By Kaye Burnet | Editor-in-Chief

Kaye Burnet, editor-in-chief

When I started at The Duke, there was a generally accepted notion ever-present in the newsroom: Duquesne students don’t care about anything. School sports? They don’t care. Politics? They don’t care. While students at the University of Pittsburgh were blocking traffic to protest for a higher minimum wage, Duquesne students were…watching Netflix in bed? While students at Carnegie Mellon University were staging a “die-in” to support Black Lives Matter, Duquesne students were…going home to their parents’ house for the weekend? We knew there were some students at Duquesne with drive and passion, but such campus leaders were few and far between.

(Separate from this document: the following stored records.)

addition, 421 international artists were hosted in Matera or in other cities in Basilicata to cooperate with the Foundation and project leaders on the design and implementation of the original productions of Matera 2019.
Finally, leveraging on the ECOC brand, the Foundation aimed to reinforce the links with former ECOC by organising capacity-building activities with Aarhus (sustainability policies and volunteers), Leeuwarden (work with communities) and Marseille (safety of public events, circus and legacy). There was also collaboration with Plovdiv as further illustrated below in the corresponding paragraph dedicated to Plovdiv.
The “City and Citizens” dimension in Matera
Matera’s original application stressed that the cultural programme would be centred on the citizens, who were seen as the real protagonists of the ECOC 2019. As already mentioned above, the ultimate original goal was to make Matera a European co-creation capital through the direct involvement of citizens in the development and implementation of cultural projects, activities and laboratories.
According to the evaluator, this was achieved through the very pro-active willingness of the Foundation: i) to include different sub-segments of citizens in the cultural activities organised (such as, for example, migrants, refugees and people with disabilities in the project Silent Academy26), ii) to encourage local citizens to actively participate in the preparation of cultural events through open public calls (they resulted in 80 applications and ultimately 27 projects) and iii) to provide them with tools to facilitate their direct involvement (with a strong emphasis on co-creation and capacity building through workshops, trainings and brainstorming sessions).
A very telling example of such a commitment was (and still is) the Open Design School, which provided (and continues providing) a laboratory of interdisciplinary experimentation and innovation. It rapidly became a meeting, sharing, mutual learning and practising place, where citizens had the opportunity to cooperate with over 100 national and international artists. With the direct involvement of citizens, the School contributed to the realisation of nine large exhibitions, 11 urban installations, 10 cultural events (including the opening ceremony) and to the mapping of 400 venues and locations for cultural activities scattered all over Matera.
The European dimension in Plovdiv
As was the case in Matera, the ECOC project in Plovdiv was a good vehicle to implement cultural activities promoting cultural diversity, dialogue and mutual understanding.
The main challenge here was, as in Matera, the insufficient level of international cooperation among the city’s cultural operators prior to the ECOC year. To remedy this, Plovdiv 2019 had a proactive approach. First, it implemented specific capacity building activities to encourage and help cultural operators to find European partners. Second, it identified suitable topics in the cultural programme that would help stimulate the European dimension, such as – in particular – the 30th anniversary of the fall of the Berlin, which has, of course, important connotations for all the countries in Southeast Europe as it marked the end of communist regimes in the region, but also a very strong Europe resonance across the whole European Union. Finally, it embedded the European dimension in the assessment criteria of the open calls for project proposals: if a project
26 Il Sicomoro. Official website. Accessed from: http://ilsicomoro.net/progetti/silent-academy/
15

Yet over the four years I have spent with The Duke, I have been honored and impressed to watch more and more students become active participants in their campus community. I witnessed the return of Duquesne’s gay-straight alliance, Lambda, and the creation of the Gender Forum, which just hosted a pop-up museum on femininity in the student union. Just recently, I watched as more than 40 students lined the hallways of College Hall outside a faculty meeting to show support for the liberal arts college and the DU Press. The Students for Liberty Libertarian group hosted free speech walls, students rallied to support the adjunct professors union, and this weekend, a bus from Duquesne will attend the climate march in Washington, D.C. You might not necessarily support all these actions and events (after all, Duquesne is very conservative-learning for a college campus), but that’s beside the point. What matters is that, instead of being passive people who allow other to make decisions that affect the world around them, Duquesne students are taking action. They are speaking up, and that is inspiring and humbling.

During my time at The Duke, I have learned what a huge influence speaking up can have. It has been such a privilege to lead a team of talented and dedicated writers who helped bring attention to issues ranging from mold in the Honors Dorms (which are now nicely renovated!) to the hazards of walking down the icy City steps in winter (still a problem). Duke writers have honored deceased students and faculty with beautiful obituaries, and celebrated when students received national grants or when professors win prestigious awards.

Of course, speaking up comes with risks. I’ve stood by, enraged, as strangers online have verbally attacked and insulted my writers just for doing their jobs.  I’ve seen my writers be shunned by their friends for completing an assignment I’ve given them. Just this month, I’ve watched students at Duquesne be subjected to ridicule on a national scale for daring to oppose a company whose values don’t align with their own. I’ve fielded phone calls and emails from readers who just want to spew vitriol, and I’ve had to develop a very thick skin as a result.

So, members of my Duquesne family: It might be hard to get involved, to become engaged and to put your voice out there. People can and will mock you. You will face opposition. But by doing so, you can make Duquesne a better place for future generations of students. I hope that as News Editor and then Editor-in-Chief of The Duke, I’ve been able to contribute to that goal in a small way, but there’s still so much to do.